Collected data
#####

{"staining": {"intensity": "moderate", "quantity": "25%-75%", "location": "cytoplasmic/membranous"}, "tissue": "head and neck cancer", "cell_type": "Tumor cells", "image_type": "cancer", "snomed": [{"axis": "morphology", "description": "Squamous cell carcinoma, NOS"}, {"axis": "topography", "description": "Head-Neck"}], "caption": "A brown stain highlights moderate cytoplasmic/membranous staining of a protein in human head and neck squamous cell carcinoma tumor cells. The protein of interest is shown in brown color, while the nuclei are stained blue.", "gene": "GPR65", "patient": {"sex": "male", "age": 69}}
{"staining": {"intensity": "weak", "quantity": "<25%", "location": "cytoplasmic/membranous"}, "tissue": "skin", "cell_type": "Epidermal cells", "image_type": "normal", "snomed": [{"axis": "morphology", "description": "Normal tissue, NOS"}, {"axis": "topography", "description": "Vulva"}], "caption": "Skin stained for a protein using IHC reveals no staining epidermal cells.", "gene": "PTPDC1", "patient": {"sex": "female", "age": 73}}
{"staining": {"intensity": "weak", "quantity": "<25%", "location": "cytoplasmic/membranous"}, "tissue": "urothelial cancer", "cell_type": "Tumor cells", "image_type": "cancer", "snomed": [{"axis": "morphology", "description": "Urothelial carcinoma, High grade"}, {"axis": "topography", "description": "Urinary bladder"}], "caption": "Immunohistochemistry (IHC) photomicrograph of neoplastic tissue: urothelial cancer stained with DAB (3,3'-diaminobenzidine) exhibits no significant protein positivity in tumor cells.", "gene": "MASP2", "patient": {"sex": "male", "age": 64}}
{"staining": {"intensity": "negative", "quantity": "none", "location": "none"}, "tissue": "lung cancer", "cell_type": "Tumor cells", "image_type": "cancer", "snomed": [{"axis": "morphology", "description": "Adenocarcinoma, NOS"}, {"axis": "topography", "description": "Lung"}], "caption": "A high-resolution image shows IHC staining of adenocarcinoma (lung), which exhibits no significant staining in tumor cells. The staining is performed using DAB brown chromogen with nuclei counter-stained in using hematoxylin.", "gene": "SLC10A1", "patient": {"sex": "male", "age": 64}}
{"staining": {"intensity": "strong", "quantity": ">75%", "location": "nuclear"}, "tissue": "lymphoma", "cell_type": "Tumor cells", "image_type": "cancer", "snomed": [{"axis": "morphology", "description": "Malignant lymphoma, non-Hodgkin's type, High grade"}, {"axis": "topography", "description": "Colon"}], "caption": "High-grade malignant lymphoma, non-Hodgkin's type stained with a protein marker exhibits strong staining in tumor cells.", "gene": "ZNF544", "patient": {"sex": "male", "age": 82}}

#####

[Work instruction]
Every record above must be printed again exactly as it stands.

[Output for this exercise]
{"staining": {"intensity": "moderate", "quantity": "25%-75%", "location": "cytoplasmic/membranous"}, "tissue": "head and neck cancer", "cell_type": "Tumor cells", "image_type": "cancer", "snomed": [{"axis": "morphology", "description": "Squamous cell carcinoma, NOS"}, {"axis": "topography", "description": "Head-Neck"}], "caption": "A brown stain highlights moderate cytoplasmic/membranous staining of a protein in human head and neck squamous cell carcinoma tumor cells. The protein of interest is shown in brown color, while the nuclei are stained blue.", "gene": "GPR65", "patient": {"sex": "male", "age": 69}}
{"staining": {"intensity": "weak", "quantity": "<25%", "location": "cytoplasmic/membranous"}, "tissue": "skin", "cell_type": "Epidermal cells", "image_type": "normal", "snomed": [{"axis": "morphology", "description": "Normal tissue, NOS"}, {"axis": "topography", "description": "Vulva"}], "caption": "Skin stained for a protein using IHC reveals no staining epidermal cells.", "gene": "PTPDC1", "patient": {"sex": "female", "age": 73}}
{"staining": {"intensity": "weak", "quantity": "<25%", "location": "cytoplasmic/membranous"}, "tissue": "urothelial cancer", "cell_type": "Tumor cells", "image_type": "cancer", "snomed": [{"axis": "morphology", "description": "Urothelial carcinoma, High grade"}, {"axis": "topography", "description": "Urinary bladder"}], "caption": "Immunohistochemistry (IHC) photomicrograph of neoplastic tissue: urothelial cancer stained with DAB (3,3'-diaminobenzidine) exhibits no significant protein positivity in tumor cells.", "gene": "MASP2", "patient": {"sex": "male", "age": 64}}
{"staining": {"intensity": "negative", "quantity": "none", "location": "none"}, "tissue": "lung cancer", "cell_type": "Tumor cells", "image_type": "cancer", "snomed": [{"axis": "morphology", "description": "Adenocarcinoma, NOS"}, {"axis": "topography", "description": "Lung"}], "caption": "A high-resolution image shows IHC staining of adenocarcinoma (lung), which exhibits no significant staining in tumor cells. The staining is performed using DAB brown chromogen with nuclei counter-stained in using hematoxylin.", "gene": "SLC10A1", "patient": {"sex": "male", "age": 64}}
{"staining": {"intensity": "strong", "quantity": ">75%", "location": "nuclear"}, "tissue": "lymphoma", "cell_type": "Tumor cells", "image_type": "cancer", "snomed": [{"axis": "morphology", "description": "Malignant lymphoma, non-Hodgkin's type, High grade"}, {"axis": "topography", "description": "Colon"}], "caption": "High-grade malignant lymphoma, non-Hodgkin's type stained with a protein marker exhibits strong staining in tumor cells.", "gene": "ZNF544", "patient": {"sex": "male", "age": 82}}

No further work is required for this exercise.